▸ Exercise details
In the entries below, copy the stretch from the line containing "agency, Sister André" through the line containing "drinking a glass of wine every day.", with "chocolate" changed to "cake" and everything else left as it is.

* * *

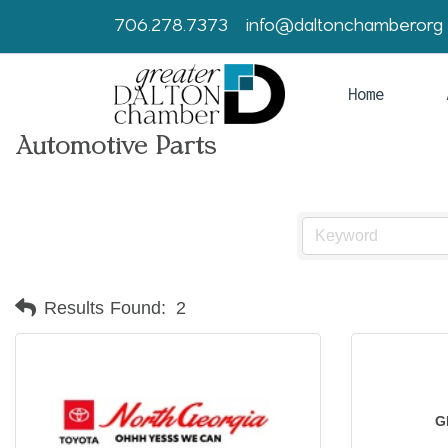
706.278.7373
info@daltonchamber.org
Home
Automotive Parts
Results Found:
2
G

* * *

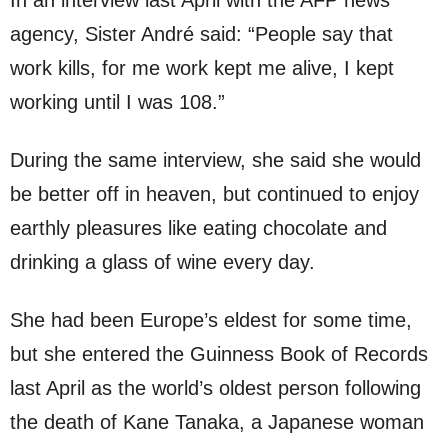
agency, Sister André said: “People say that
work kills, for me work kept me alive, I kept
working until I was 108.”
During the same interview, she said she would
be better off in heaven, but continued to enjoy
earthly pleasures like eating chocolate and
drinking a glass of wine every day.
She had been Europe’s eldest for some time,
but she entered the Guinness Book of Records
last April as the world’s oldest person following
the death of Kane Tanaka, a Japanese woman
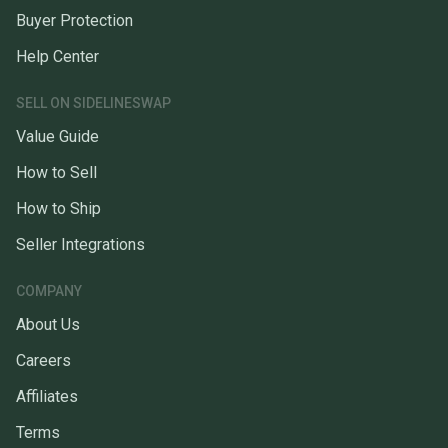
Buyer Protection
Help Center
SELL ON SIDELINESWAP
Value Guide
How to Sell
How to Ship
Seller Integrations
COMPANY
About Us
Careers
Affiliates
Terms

* * *

▸ Written solution
agency, Sister André said: “People say that
work kills, for me work kept me alive, I kept
working until I was 108.”
During the same interview, she said she would
be better off in heaven, but continued to enjoy
earthly pleasures like eating cake and
drinking a glass of wine every day.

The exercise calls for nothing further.